Как и Пушкин, Рембрандт жил в жестокий век, который его не пощадил. В этой потрясающей картине, где свет, рембрандтовский свет, открывает нам и душу отца, запечатленную в его прекрасных старческих чертах, и душу сына, скорбная фигура которого выражает под кистью величайшего из живописцев целую трагедию, в этом шедевре из шедевров его искусства Рембрандт зовет к милости и подлинно пробуждает добрые чувства у людей: любовь человека к человеку, веру в возможность раскаяния, исправления, веру в человека и жалость к нему, когда он в беде.
Эта картина — последнее слово Рембрандта, обращенное к людям, и слово это свидетельствует, что он ушел из жизни, зная, что своим дивным искусством помогает человеку найти самого себя и свое место в мире.
В 1668 году Рембрандт потерял своего сына Титуса, строгий, изящный и как будто печальный образ которого светится на его портретах, написанных отцом с такой любовью.
В следующем году (4 сентября) в полном одиночестве умер сам Рембрандт. На чердаке, который служил ему последней мастерской и где, вероятно, он создавал свое гениальнейшее произведение, остались после него несколько недописанных картин, кисти и краски.
Смерть этого великого гения прошла незамеченной в напыщенной буржуазной Голландии. Лишь полвека спустя после смерти Рембрандта англичане первыми стали собирать его картины.
Как мы знаем, упадок голландской живописи резко обозначился примерно с 1670 года, следующего после смерти Рембрандта. Мы уже говорили, что Голландия к этому времени утрачивала завоеванное некогда положение в Европе и в мире. Вскоре страна потеряла свою самостоятельность, причем голландское бюргерство направило свою былую энергию на подражание французским манерам, французскому образу жизни. Живительный национальный дух испарился в правящей верхушке. Выдохлось и голландское искусство.
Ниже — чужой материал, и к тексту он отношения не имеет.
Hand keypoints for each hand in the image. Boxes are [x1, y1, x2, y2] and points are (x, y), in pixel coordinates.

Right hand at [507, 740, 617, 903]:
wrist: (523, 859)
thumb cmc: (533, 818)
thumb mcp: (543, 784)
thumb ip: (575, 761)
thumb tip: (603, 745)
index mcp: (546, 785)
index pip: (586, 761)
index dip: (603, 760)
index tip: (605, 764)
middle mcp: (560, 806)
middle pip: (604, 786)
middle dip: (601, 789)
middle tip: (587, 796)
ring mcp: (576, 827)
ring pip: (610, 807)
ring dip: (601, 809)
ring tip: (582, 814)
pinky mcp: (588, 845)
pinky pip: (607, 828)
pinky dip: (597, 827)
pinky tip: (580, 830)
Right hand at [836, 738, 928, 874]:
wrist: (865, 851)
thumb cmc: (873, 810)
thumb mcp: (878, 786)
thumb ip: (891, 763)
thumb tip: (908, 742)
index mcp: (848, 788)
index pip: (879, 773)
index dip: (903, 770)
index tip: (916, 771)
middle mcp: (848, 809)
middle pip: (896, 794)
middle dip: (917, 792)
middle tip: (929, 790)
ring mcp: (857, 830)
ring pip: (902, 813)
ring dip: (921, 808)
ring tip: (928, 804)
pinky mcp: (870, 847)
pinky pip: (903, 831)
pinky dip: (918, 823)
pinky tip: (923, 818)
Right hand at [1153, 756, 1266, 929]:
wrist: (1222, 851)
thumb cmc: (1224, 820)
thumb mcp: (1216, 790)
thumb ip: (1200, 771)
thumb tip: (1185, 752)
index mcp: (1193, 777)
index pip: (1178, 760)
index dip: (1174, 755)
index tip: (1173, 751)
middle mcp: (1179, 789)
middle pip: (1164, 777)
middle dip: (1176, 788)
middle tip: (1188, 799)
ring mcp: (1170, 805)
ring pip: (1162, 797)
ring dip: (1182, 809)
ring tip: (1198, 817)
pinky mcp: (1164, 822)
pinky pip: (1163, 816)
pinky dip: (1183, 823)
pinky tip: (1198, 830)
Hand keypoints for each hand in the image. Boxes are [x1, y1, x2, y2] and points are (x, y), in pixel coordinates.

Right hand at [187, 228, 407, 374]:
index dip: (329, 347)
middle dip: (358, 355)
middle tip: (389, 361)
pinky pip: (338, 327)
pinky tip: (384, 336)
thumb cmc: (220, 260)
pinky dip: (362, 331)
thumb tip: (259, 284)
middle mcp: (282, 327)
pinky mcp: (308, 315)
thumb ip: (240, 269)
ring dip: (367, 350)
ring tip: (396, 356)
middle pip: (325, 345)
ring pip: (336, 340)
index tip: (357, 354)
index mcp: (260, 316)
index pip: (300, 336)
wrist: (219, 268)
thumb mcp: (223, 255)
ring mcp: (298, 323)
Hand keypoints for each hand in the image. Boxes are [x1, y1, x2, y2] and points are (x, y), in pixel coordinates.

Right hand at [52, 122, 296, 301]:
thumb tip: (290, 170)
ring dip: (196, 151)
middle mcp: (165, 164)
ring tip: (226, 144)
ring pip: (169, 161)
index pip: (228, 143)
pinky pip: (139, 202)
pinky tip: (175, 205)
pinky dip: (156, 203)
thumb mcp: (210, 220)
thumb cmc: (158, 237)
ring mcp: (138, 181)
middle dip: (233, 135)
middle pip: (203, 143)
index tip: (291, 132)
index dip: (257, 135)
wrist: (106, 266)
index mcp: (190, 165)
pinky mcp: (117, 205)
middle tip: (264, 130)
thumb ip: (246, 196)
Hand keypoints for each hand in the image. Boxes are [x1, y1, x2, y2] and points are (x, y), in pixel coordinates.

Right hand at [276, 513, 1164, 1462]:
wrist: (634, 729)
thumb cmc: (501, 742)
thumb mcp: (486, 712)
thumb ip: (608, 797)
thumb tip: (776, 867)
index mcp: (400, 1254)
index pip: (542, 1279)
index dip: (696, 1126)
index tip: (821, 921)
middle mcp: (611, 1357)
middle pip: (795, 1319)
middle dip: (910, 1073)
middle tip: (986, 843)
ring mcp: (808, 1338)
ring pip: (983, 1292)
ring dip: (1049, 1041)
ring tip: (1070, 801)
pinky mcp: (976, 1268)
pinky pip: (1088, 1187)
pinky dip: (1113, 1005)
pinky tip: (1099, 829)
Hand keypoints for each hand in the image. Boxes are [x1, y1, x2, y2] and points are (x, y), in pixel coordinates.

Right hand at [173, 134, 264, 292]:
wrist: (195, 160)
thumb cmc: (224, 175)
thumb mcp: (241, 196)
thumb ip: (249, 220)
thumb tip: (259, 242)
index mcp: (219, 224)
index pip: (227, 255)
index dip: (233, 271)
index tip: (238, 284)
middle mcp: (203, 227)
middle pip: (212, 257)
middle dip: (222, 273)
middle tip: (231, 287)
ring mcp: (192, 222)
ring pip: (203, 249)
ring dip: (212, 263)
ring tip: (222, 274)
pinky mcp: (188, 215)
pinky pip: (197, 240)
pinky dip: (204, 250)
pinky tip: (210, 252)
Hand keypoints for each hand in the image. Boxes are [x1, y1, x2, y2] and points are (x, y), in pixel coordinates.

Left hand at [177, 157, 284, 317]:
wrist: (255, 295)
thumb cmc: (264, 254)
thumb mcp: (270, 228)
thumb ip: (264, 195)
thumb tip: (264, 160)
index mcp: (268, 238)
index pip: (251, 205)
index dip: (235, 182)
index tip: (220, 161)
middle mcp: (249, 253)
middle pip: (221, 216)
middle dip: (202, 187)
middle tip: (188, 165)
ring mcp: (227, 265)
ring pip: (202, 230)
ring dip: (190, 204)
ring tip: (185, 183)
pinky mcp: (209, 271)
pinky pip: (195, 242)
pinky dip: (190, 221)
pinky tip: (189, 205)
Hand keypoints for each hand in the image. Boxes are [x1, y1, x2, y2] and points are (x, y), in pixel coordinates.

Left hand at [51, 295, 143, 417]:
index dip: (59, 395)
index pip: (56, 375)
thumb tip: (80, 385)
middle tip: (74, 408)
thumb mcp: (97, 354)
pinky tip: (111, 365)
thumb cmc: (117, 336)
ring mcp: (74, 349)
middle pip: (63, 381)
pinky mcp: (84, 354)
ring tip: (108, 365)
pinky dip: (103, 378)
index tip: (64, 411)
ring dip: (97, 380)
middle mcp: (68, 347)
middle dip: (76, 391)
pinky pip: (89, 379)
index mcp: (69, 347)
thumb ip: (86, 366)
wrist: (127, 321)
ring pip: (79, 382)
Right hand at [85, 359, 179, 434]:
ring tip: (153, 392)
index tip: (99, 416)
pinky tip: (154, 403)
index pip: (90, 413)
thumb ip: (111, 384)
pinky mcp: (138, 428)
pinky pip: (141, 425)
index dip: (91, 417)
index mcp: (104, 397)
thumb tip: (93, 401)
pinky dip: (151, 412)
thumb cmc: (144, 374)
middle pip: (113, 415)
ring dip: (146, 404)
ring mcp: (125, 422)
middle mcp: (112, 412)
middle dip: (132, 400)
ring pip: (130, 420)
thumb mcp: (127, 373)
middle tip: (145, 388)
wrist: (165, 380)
Художники, вышедшие из мастерской Рембрандта, в большинстве не создали ничего оригинального и, подражая великому учителю, не развили, а снизили в своем творчестве его достижения. Вся же голландская живопись конца века (за очень редкими исключениями), лишившись национального корня, стала потворствовать новым вкусам, искажая и портя мастерство эпохи расцвета.
Прошло еще немного времени, и голландской живописи вообще не стало на много лет.
«Но как же так? — спросят некоторые. — Ведь техника не могла так быстро исчезнуть. Почему же не продолжали писать картины, пусть, конечно, и не как Рембрандт, раз он гений, но все же согласно всем выработанным правилам, технически безукоризненно?»
Но что значит техника сама по себе?
В «Анне Карениной» есть такой эпизод. Анна, Вронский и их приятель Голенищев посещают за границей мастерскую русского художника Михайлова. Это был период, когда сам Вронский занимался, точнее, баловался, живописью. Перед большой картиной, над которой трудился Михайлов, обменялись мнениями. Выписываю из Толстого:
«— Да, удивительное мастерство! — сказал Вронский. — Как эти фигуры на заднем плане выделяются! Вот техника, — сказал он, обращаясь к Голенищеву и этим намекая на бывший между ними разговор о том, что Вронский отчаивался приобрести эту технику.
— Да, да, удивительно! — подтвердили Голенищев и Анна.
Несмотря на возбужденное состояние, в котором он находился, замечание о технике больно заскребло на сердце Михайлова, и он, сердито посмотрев на Вронского, вдруг насупился. Он часто слышал это слово „техника“ и решительно не понимал, что такое под этим разумели. Он знал, что под этим словом разумели механическую способность писать и рисовать, совершенно независимую от содержания. Часто он замечал, как и в настоящей похвале, что технику противополагали внутреннему достоинству, как будто можно было написать хорошо то, что было дурно. Он знал, что надо было много внимания и осторожности для того, чтобы, снимая покров, не повредить самого произведения, и для того, чтобы снять все покровы; но искусства писать, техники тут никакой не было. Если бы малому ребенку или его кухарке также открылось то, что он видел, то и она сумела бы вылущить то, что она видит. А самый опытный и искусный живописец-техник одною механическою способностью не мог бы написать ничего, если бы ему не открылись прежде границы содержания».